Dataset entries:
########################################

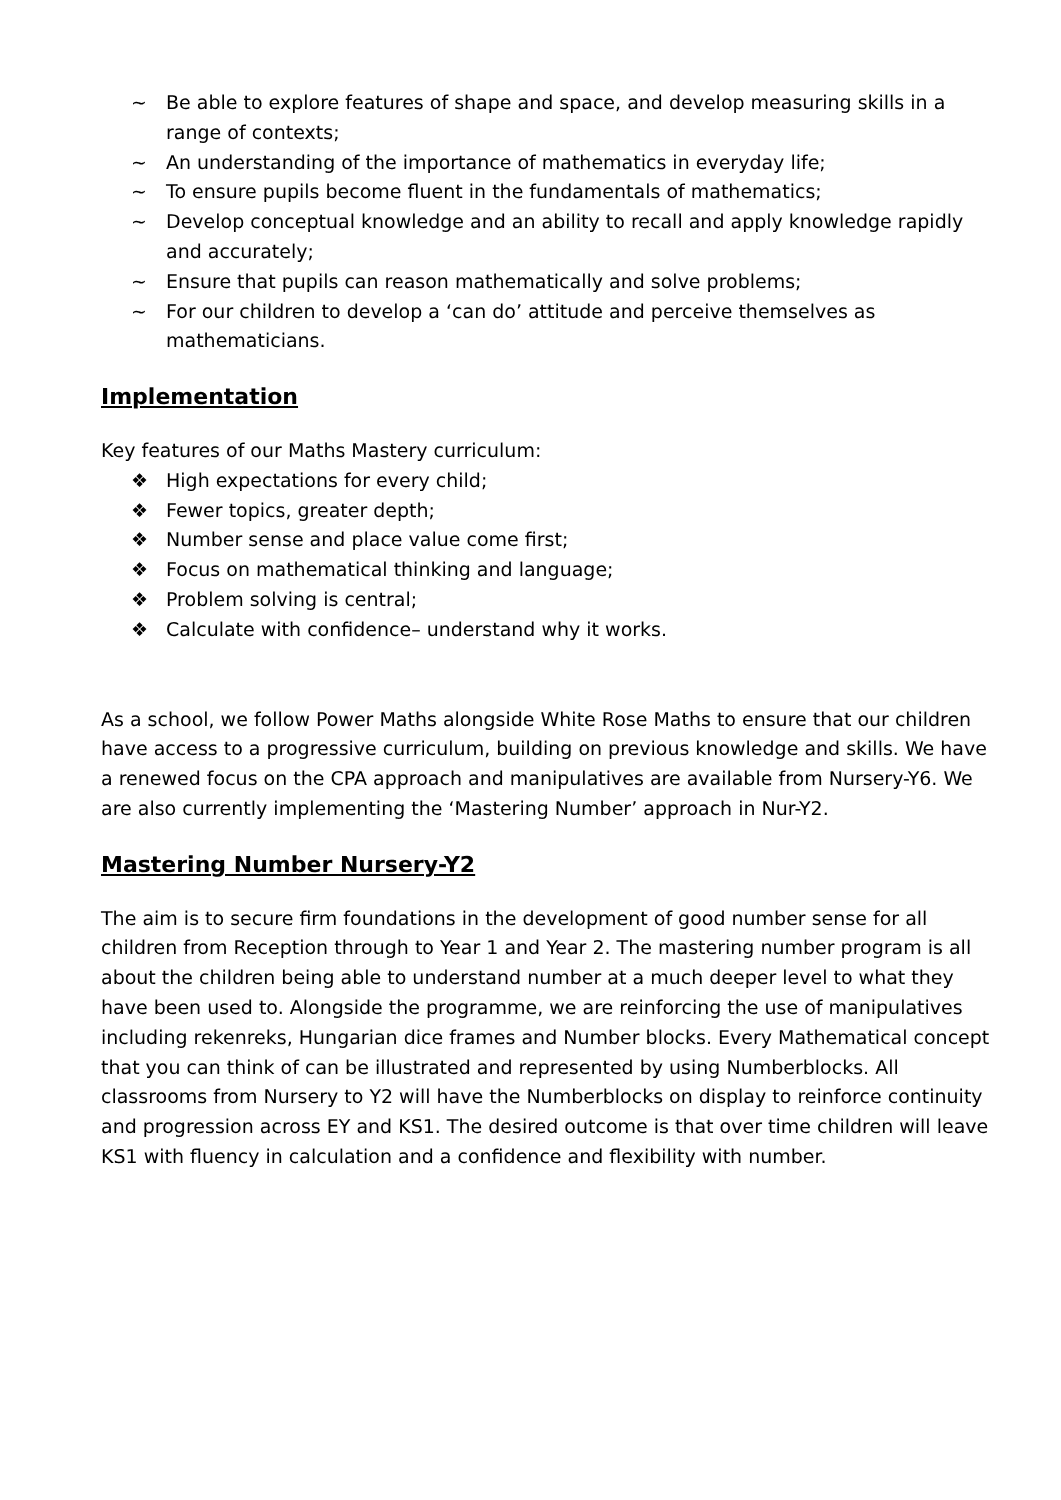~ Be able to explore features of shape and space, and develop measuring skills in a range of contexts;
~ An understanding of the importance of mathematics in everyday life;
~ To ensure pupils become fluent in the fundamentals of mathematics;
~ Develop conceptual knowledge and an ability to recall and apply knowledge rapidly and accurately;
~ Ensure that pupils can reason mathematically and solve problems;
~ For our children to develop a ‘can do’ attitude and perceive themselves as mathematicians.
Implementation
Key features of our Maths Mastery curriculum:
❖ High expectations for every child;
❖ Fewer topics, greater depth;
❖ Number sense and place value come first;
❖ Focus on mathematical thinking and language;
❖ Problem solving is central;
❖ Calculate with confidence– understand why it works.
As a school, we follow Power Maths alongside White Rose Maths to ensure that our children have access to a progressive curriculum, building on previous knowledge and skills. We have a renewed focus on the CPA approach and manipulatives are available from Nursery-Y6. We are also currently implementing the ‘Mastering Number’ approach in Nur-Y2.
Mastering Number Nursery-Y2
The aim is to secure firm foundations in the development of good number sense for all children from Reception through to Year 1 and Year 2. The mastering number program is all about the children being able to understand number at a much deeper level to what they have been used to. Alongside the programme, we are reinforcing the use of manipulatives including rekenreks, Hungarian dice frames and Number blocks. Every Mathematical concept that you can think of can be illustrated and represented by using Numberblocks. All classrooms from Nursery to Y2 will have the Numberblocks on display to reinforce continuity and progression across EY and KS1. The desired outcome is that over time children will leave KS1 with fluency in calculation and a confidence and flexibility with number.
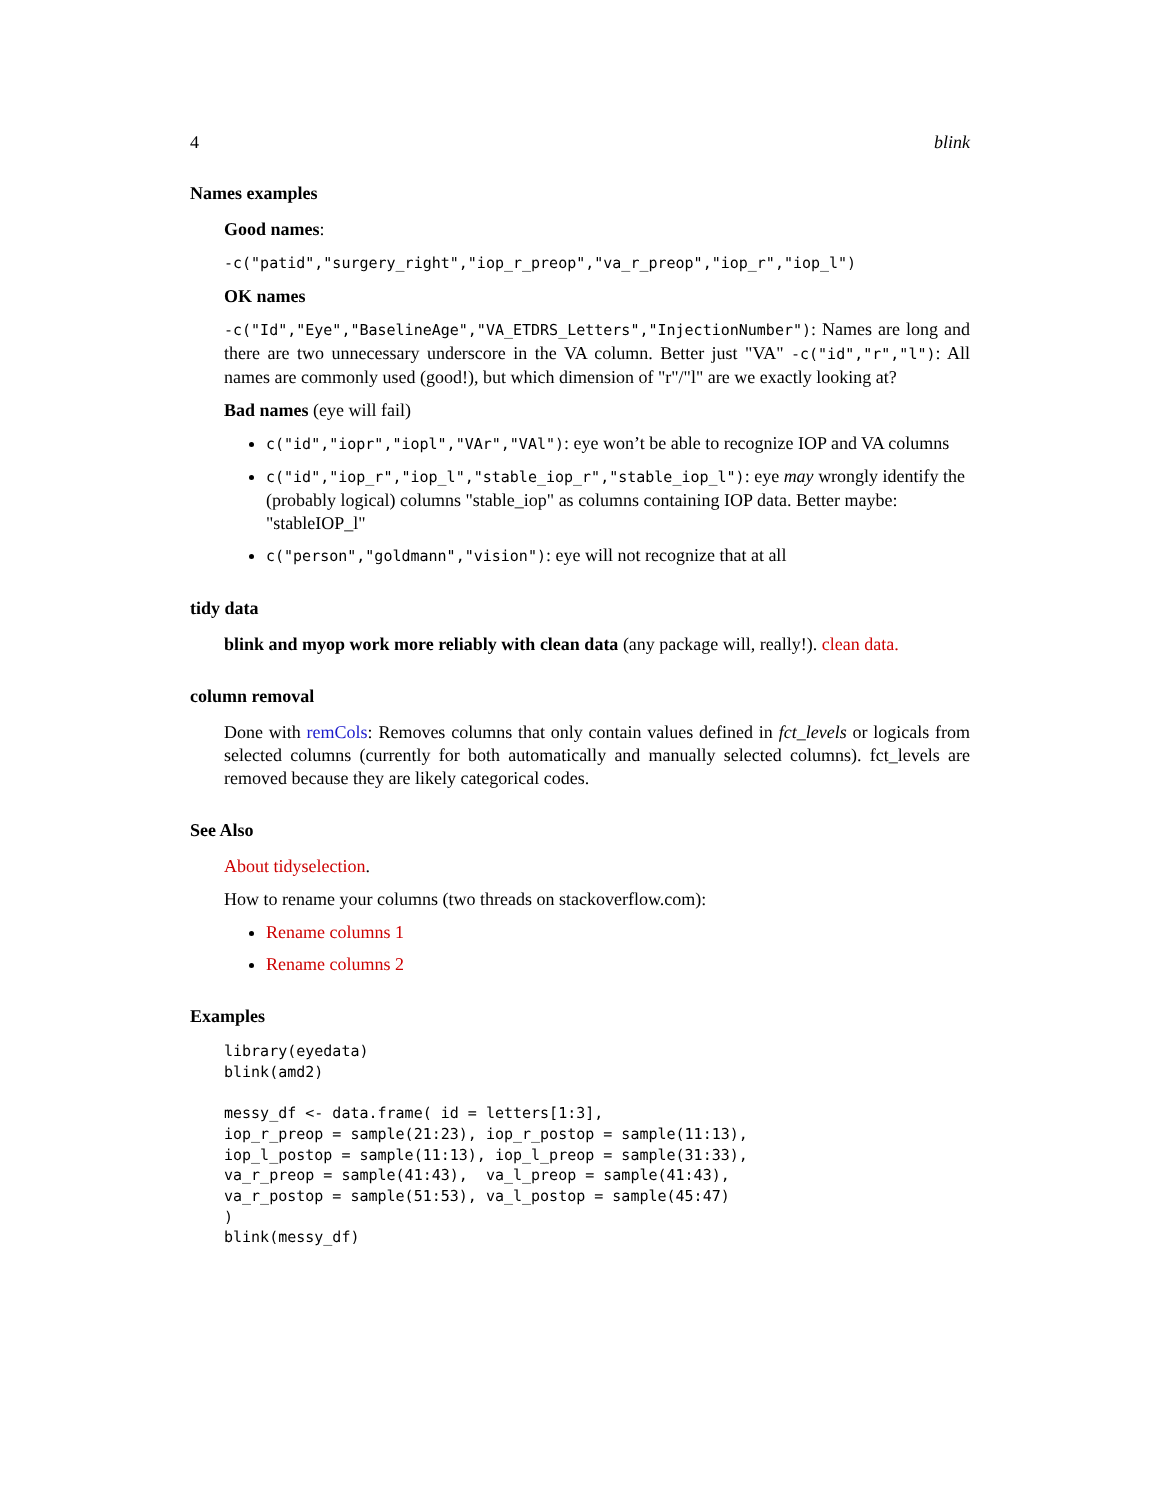4 blink
Names examples
Good names:
-c("patid","surgery_right","iop_r_preop","va_r_preop","iop_r","iop_l")
OK names
-c("Id","Eye","BaselineAge","VA_ETDRS_Letters","InjectionNumber"): Names are long and there are two unnecessary underscore in the VA column. Better just "VA" -c("id","r","l"): All names are commonly used (good!), but which dimension of "r"/"l" are we exactly looking at?
Bad names (eye will fail)
c("id","iopr","iopl","VAr","VAl"): eye won’t be able to recognize IOP and VA columns
c("id","iop_r","iop_l","stable_iop_r","stable_iop_l"): eye may wrongly identify the (probably logical) columns "stable_iop" as columns containing IOP data. Better maybe: "stableIOP_l"
c("person","goldmann","vision"): eye will not recognize that at all
tidy data
blink and myop work more reliably with clean data (any package will, really!). clean data.
column removal
Done with remCols: Removes columns that only contain values defined in fct_levels or logicals from selected columns (currently for both automatically and manually selected columns). fct_levels are removed because they are likely categorical codes.
See Also
About tidyselection.
How to rename your columns (two threads on stackoverflow.com):
Rename columns 1
Rename columns 2
Examples
library(eyedata)
blink(amd2)

messy_df <- data.frame( id = letters[1:3],
iop_r_preop = sample(21:23), iop_r_postop = sample(11:13),
iop_l_postop = sample(11:13), iop_l_preop = sample(31:33),
va_r_preop = sample(41:43),  va_l_preop = sample(41:43),
va_r_postop = sample(51:53), va_l_postop = sample(45:47)
)
blink(messy_df)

########################################

About this exercise: Among the records above, find the lines where the word "mathematics" appears and copy them.

Answer below:
~ An understanding of the importance of mathematics in everyday life;
~ To ensure pupils become fluent in the fundamentals of mathematics;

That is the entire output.